На улице ждал начальник тюрьмы.
— Не желаете ли выпить травяного отвара? — любезно предложил он. — Или чего-нибудь покрепче?
После отравленной воды из кувшина в собственном доме пить в гостях не хотелось.
— Благодарю, — стискивая цепочку наручников, кивнул я. — Но нет, дела.
— Понимаю, — склонил голову начальник тюрьмы. — Будут ли особые распоряжения относительно заключённого?
— Никаких посетителей, передач, писем. Полная изоляция. И по возможности о его личности не болтать.
— Конечно-конечно, сделаем всё возможное, — с поклоном уверил начальник.
Я подошёл ближе. Поняв намёк, начальник жестом услал охранников.
— Документы, которые я заполнял, — тихо произнёс я, — официально пока не оформляйте. Я буду весьма благодарен за оказанную услугу.
— Разумеется, всё сделаю… Понимаете ли, мой сын служит на севере, а нам с женой так хотелось бы видеть родную кровиночку почаще, в столице.
— Пришлите его имя моему секретарю, перевод организую, — кивнул я и, покачивая наручниками, направился к ожидавшей меня карете.
Конечно, вскоре всем будет известно об аресте потенциального главы рода, и император этому моему решению не обрадуется, но Эоланда следует подержать в тюрьме. В воспитательных целях.
Бросив наручники офицеру сопровождения, я забрался в карету. Домой бы сейчас, к Лене.
Но служба ждёт. Если бы огласил брак, можно было бы пару недель отпуска получить, а так…
***
Выпутавшись из сна, я, ещё не открывая глаз, подумала о Раввере.
Можно ли избавить его от кошмаров? Они результат чувства вины или навеяны магией?

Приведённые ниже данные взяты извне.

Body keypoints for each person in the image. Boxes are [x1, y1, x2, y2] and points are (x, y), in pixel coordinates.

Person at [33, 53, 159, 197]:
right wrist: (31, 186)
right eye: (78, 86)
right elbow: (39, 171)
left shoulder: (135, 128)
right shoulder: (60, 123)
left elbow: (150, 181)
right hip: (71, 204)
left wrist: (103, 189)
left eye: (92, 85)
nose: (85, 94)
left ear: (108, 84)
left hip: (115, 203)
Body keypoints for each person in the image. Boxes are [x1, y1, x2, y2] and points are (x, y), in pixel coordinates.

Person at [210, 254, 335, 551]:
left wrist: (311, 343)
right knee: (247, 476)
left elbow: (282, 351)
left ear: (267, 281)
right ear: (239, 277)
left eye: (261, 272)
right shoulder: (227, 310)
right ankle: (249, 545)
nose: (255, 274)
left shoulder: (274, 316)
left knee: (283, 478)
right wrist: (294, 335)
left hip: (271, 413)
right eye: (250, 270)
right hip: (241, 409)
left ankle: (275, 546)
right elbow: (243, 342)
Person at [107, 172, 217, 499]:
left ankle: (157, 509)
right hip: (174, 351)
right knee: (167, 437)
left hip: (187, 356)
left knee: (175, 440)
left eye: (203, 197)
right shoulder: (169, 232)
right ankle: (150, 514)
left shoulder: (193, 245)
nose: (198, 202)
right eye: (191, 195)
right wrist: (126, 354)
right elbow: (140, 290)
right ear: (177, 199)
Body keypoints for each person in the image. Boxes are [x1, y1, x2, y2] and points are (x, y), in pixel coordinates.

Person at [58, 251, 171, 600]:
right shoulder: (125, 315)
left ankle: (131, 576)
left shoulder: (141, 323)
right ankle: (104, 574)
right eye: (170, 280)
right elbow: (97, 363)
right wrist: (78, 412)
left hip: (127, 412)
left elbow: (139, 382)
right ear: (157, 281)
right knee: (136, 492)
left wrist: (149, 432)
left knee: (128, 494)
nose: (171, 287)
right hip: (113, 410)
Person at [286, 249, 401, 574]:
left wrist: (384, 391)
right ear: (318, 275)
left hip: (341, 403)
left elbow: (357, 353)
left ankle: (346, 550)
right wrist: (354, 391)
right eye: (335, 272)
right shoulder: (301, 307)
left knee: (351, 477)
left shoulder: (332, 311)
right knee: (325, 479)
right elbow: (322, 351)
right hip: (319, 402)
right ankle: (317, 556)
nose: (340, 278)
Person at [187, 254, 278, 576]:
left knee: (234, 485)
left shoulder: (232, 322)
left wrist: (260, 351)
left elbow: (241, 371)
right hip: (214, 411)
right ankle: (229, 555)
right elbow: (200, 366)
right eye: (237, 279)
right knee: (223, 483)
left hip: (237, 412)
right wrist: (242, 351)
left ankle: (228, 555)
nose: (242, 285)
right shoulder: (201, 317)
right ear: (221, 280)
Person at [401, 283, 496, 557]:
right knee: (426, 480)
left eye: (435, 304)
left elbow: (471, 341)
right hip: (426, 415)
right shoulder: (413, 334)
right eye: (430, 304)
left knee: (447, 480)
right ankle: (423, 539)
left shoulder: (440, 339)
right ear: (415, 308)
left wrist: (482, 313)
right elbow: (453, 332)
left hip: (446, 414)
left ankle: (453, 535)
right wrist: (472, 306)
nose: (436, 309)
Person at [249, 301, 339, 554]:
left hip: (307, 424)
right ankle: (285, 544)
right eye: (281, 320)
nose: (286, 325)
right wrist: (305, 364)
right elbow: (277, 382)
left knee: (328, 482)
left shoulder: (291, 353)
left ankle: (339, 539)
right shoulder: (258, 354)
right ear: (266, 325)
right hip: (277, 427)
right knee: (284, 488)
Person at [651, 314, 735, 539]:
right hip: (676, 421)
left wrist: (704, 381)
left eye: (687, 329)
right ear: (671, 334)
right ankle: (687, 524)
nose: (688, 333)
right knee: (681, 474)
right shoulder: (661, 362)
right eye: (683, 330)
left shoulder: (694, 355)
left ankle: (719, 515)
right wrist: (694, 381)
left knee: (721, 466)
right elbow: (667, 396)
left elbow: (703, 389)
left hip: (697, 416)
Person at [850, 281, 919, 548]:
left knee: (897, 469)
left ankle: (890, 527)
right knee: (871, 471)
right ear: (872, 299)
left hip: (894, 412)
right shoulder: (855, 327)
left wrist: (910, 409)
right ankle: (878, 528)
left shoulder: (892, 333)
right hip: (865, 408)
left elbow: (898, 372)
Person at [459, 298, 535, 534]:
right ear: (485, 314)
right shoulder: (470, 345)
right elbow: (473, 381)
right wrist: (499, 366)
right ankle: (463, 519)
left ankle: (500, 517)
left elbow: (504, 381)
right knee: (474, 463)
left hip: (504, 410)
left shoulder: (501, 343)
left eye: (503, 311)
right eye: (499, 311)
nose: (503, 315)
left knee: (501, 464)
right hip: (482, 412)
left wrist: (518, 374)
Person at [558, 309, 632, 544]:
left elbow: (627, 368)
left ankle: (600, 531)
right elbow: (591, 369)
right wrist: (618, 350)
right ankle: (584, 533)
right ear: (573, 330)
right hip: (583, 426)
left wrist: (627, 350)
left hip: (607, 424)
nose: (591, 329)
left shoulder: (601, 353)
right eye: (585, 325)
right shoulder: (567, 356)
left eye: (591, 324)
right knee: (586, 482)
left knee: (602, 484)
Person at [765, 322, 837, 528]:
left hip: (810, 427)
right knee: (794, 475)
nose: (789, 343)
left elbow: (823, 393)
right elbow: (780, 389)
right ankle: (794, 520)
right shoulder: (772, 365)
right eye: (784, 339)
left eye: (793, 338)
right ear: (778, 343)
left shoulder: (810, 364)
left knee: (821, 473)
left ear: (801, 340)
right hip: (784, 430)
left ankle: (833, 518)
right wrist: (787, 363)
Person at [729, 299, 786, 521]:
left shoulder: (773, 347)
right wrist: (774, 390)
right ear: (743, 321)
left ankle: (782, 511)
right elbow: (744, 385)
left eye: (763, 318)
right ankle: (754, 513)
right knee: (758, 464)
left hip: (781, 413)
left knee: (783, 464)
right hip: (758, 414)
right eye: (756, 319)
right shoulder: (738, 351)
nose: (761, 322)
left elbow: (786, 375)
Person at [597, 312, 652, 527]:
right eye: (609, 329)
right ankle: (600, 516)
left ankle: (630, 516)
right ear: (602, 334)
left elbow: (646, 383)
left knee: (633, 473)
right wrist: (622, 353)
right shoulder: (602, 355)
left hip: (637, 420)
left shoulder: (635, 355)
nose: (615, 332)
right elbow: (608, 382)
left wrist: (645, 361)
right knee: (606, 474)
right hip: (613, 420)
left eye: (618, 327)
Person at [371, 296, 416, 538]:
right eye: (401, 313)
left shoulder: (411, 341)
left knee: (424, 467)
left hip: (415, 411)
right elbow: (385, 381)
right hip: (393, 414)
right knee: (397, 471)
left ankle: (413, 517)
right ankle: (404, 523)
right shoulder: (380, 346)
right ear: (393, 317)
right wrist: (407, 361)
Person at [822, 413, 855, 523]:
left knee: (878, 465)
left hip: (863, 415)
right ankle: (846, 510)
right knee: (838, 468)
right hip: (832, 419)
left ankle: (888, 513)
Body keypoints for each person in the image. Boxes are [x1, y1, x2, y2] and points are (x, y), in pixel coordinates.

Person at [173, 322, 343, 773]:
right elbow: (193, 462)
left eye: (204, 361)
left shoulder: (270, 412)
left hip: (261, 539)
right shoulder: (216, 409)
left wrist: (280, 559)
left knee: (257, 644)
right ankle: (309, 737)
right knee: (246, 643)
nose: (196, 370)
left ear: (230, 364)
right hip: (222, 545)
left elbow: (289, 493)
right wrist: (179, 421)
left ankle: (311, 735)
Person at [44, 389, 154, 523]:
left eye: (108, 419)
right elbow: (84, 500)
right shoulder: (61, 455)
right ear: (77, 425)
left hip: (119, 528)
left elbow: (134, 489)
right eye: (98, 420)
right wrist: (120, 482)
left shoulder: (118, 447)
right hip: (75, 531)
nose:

Я лежала в теплоте под мягким одеялом, выспавшаяся, но меня жгли воспоминания о постоянных мучительных пробуждениях. Долго жить с такими проблемами невозможно.

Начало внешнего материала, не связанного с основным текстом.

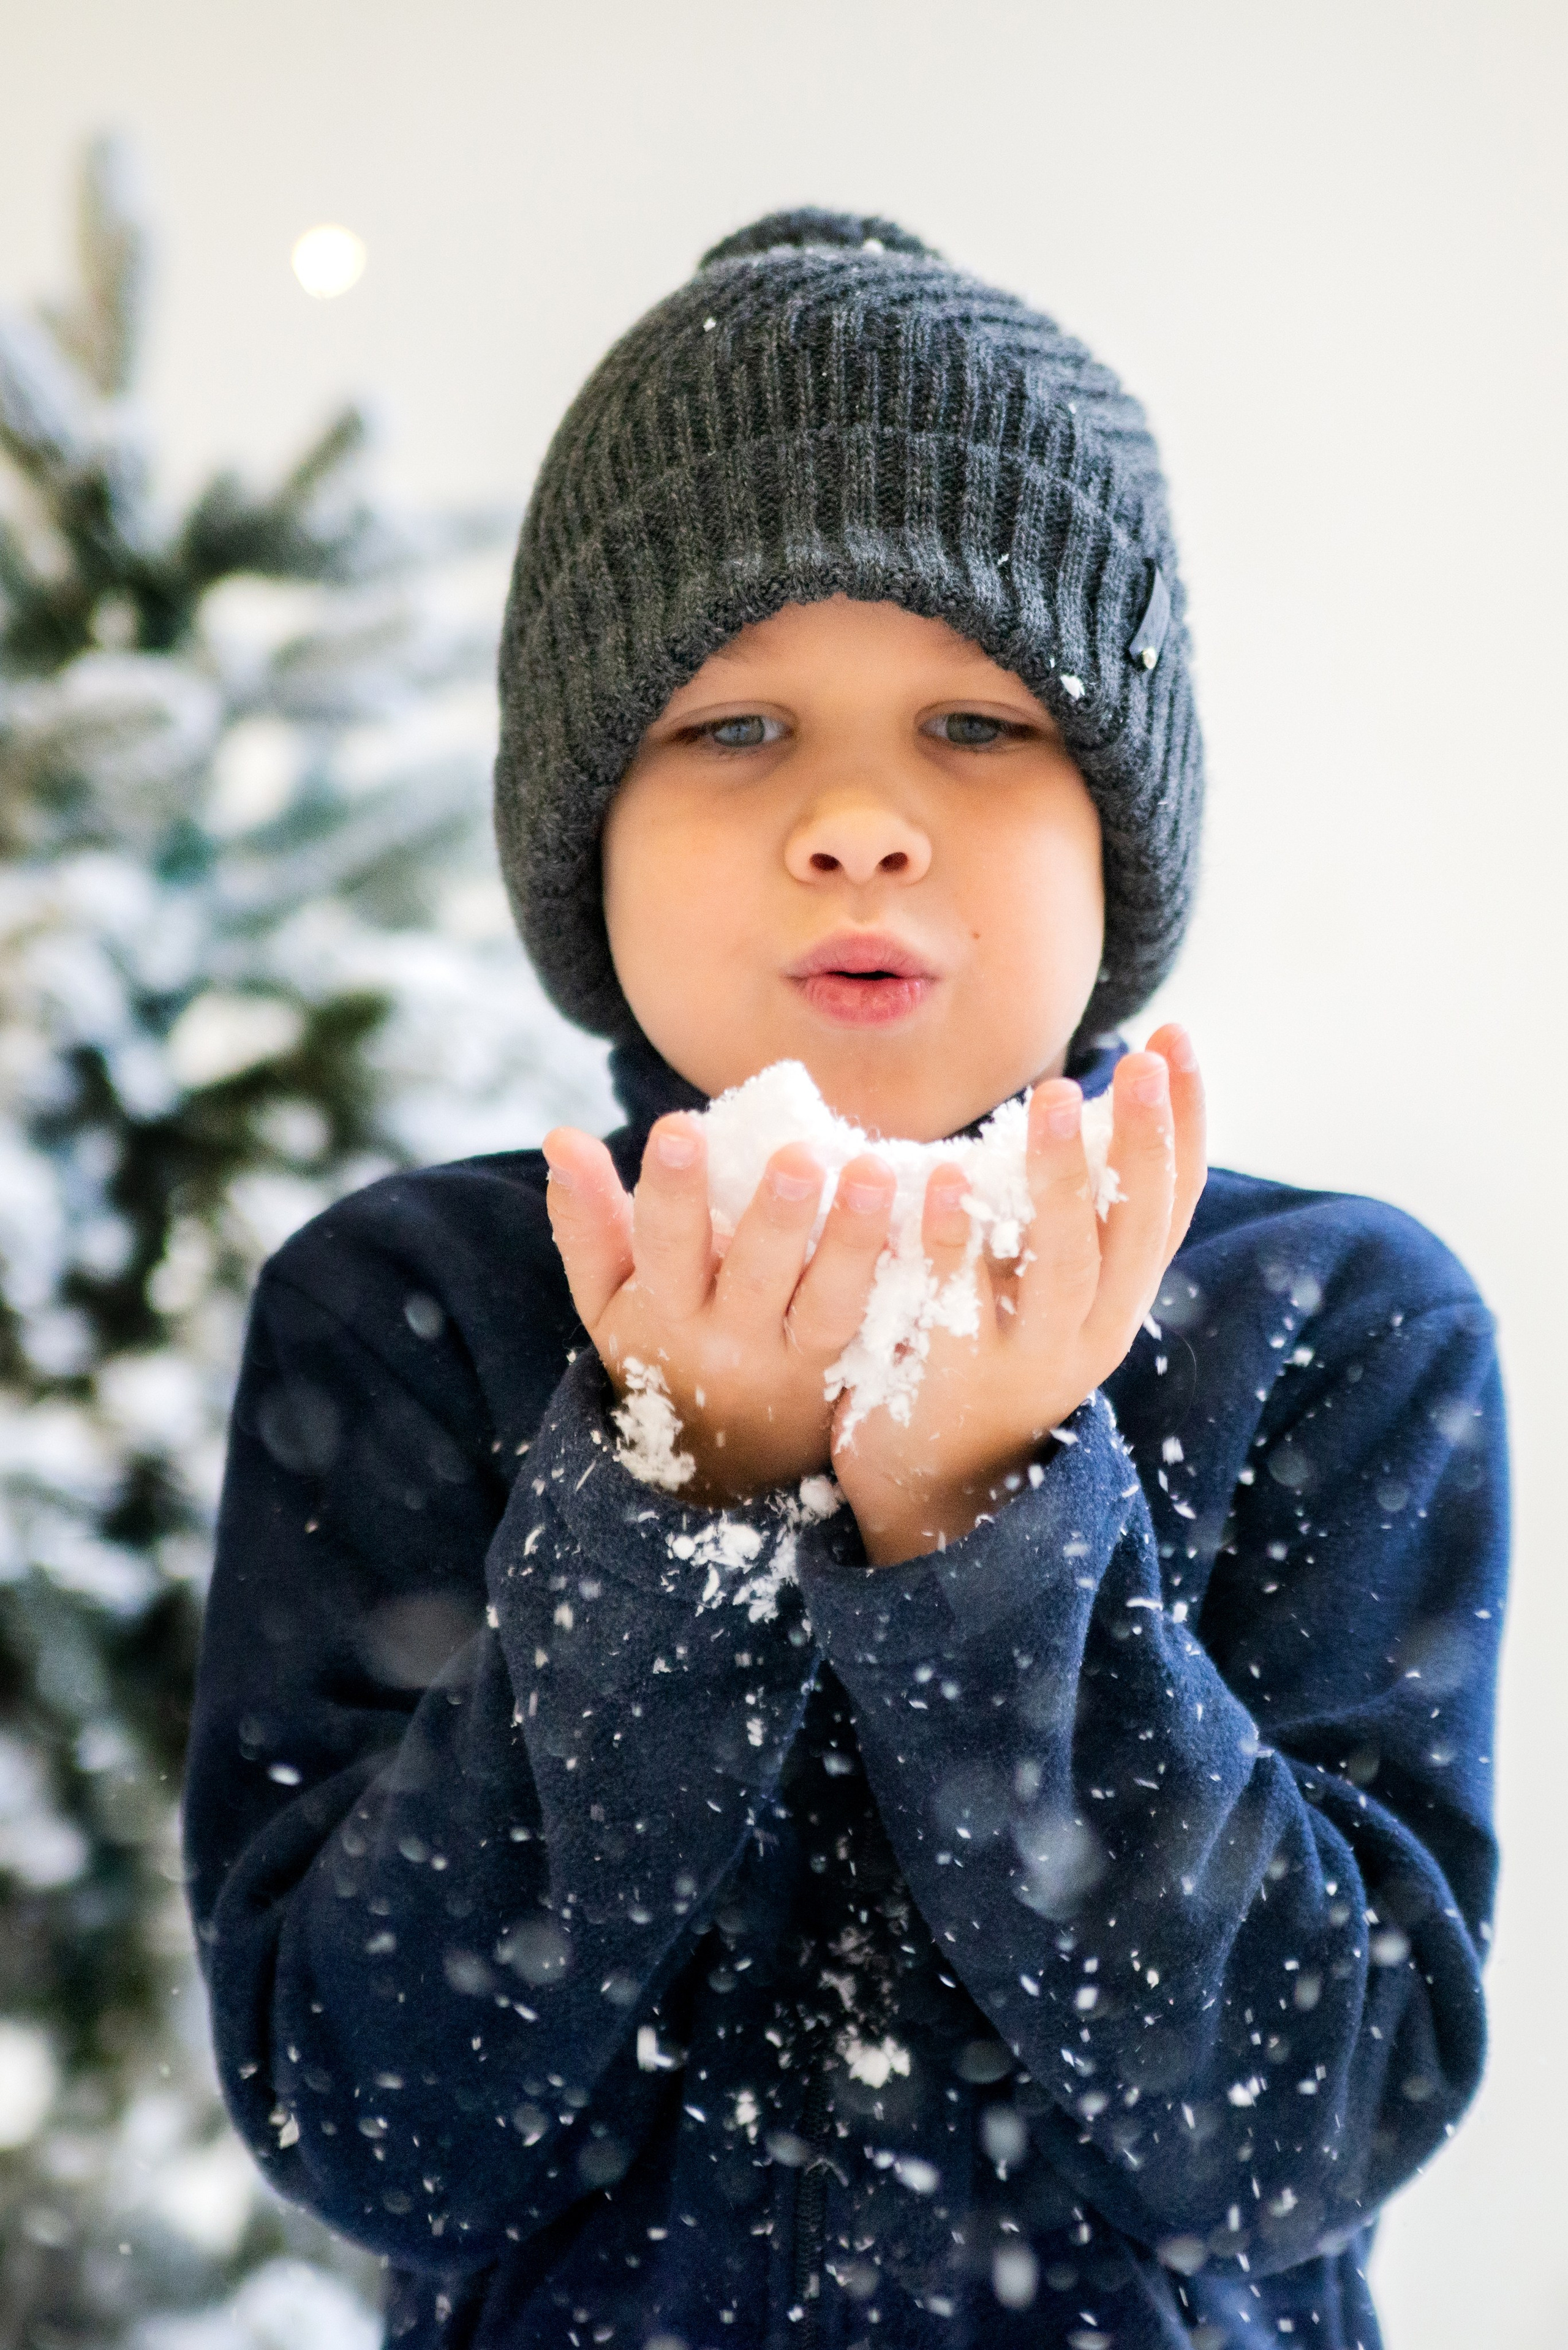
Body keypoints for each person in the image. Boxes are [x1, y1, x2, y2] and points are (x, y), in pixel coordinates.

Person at [184, 211, 1507, 2350]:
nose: (863, 820)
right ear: (581, 832)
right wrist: (677, 1495)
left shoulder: (1330, 1333)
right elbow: (373, 2120)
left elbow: (1300, 2128)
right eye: (735, 728)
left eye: (978, 721)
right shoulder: (409, 1314)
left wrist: (989, 1527)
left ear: (1122, 829)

— Раввер дома? — спросила я, уверенная, что мне ответят.
— Отправился на службу, — отозвалась Саранда.
Тоскливо стало, хотя и понятно, что у него дела, после вчерашнего он вряд ли завтракал, а будить меня ради прощания было глупо. Но я бы хотела его увидеть. И почему-то стыдно, что, поклевав носом, я ушла спать сюда, а не осталась рядом с ним в гостиной.
— Как давно у Раввера такая бессонница?
— Это началось со смерти его первой жены Талентины. Ухудшалось постепенно.

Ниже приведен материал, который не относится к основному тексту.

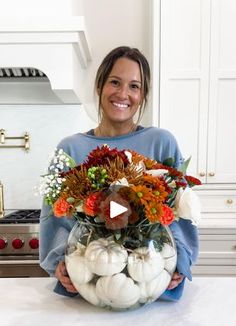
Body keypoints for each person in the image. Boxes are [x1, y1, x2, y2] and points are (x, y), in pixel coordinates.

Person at [39, 46, 199, 302]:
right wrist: (60, 262)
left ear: (143, 94)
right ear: (100, 86)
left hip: (151, 283)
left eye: (134, 86)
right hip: (90, 284)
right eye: (115, 82)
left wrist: (179, 259)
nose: (123, 94)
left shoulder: (161, 142)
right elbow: (54, 218)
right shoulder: (70, 148)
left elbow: (179, 214)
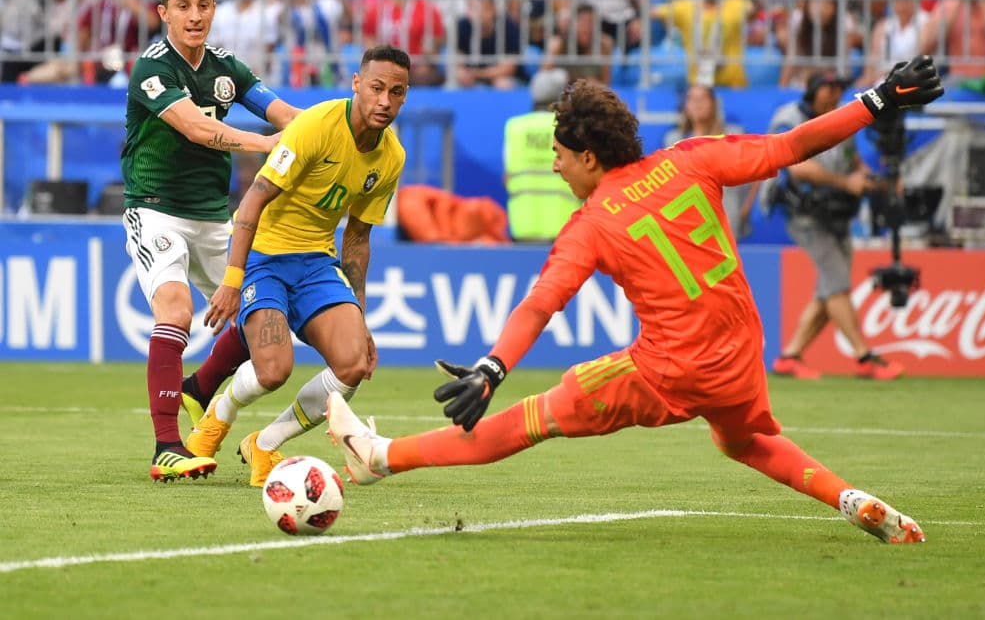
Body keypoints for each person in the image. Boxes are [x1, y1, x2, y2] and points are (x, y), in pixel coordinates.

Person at [327, 56, 944, 546]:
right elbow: (790, 147)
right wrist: (878, 99)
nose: (557, 168)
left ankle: (377, 457)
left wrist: (494, 368)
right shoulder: (691, 158)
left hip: (668, 369)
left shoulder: (592, 224)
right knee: (743, 442)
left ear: (589, 158)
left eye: (560, 157)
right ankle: (845, 496)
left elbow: (542, 304)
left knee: (531, 419)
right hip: (739, 356)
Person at [188, 45, 412, 488]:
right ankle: (217, 417)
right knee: (273, 370)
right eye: (377, 88)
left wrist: (359, 316)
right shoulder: (316, 126)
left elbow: (357, 238)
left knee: (353, 363)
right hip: (264, 257)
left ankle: (266, 443)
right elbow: (253, 198)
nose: (385, 101)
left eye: (397, 92)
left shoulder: (391, 157)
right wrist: (233, 279)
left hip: (315, 263)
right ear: (356, 84)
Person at [123, 0, 302, 482]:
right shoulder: (151, 67)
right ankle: (166, 448)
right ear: (163, 14)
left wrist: (331, 126)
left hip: (213, 218)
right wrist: (264, 144)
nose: (195, 15)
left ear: (214, 9)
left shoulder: (227, 67)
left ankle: (198, 388)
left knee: (261, 313)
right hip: (156, 209)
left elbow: (284, 113)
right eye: (183, 6)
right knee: (175, 310)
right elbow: (198, 128)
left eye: (204, 4)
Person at [764, 71, 902, 381]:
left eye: (838, 88)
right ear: (812, 92)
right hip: (804, 213)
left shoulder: (841, 119)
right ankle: (864, 356)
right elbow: (795, 165)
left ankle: (789, 356)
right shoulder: (790, 117)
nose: (833, 94)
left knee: (829, 288)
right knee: (836, 283)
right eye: (827, 88)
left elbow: (853, 162)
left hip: (836, 213)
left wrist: (873, 181)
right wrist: (845, 182)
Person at [663, 85, 751, 238]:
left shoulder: (733, 136)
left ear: (714, 104)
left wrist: (746, 207)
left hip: (726, 210)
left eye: (702, 98)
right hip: (688, 216)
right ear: (686, 105)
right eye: (692, 99)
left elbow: (755, 172)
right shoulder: (672, 139)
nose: (697, 103)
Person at [503, 68, 581, 241]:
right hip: (564, 230)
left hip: (522, 229)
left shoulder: (514, 127)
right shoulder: (569, 128)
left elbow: (507, 178)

— Это может быть воздействием какого-нибудь проклятия? — я открыла глаза.
На стене снова был виноградник, колонны. Только не в оранжево-жёлтых бодрых цветах, а в серо-фиолетовых, мрачных.
Зажмурившись, я постаралась вернуть спальне яркие краски. Саранда молчала. Не выдержав, я уточнила:
— Может или нет?
— Мы совещаемся.
Открыв глаза, я обнаружила яркую, весело-оранжевую спальню. Настроению она не соответствовала, но радовала.
Совещание духов закончилось, когда я выходила из ванной комнаты, завязывая пояс пеньюара.
— Мы полагаем, причина бессонницы хозяина в том, что он считает себя ответственным за всё. Он не понимает, что длорка Талентина прервала свою жизнь потому, что сама этого желала. Он не хочет принимать как должное, что не может контролировать змей Черундии, а потому не может отвечать за их действия. Хозяин винит себя за то, что не удержал длорку Миалеку дома, но сесть в поезд было её собственным решением. И то, что поезд сошёл с рельсов, даже косвенно не может быть виной хозяина, пусть он, как министр внутренних дел, должен следить за порядком в стране в целом и на железной дороге в частности. То, что длорка Нейзалинда любила острые ощущения, дразнила мужчин и ходила по грани — её выбор. И смерть от руки ревнивого любовника закономерное последствие этого выбора, а не вина хозяина. Даже то, что вы находитесь здесь, предопределено не только им, но и вами.
Я удивлённо огляделась:
— Мной? Но как?
— Родовая магия, выбирая из находившихся в зоне её доступа девушек, ориентировалась не только на черты характера, физическую совместимость, здоровье, но и на ваши тайные и явные желания. Пусть неосознанно, но свой выбор вы сделали сами. И если вдруг, невзирая на опасность, станете женой хозяина по-настоящему, это тоже будет ваш выбор.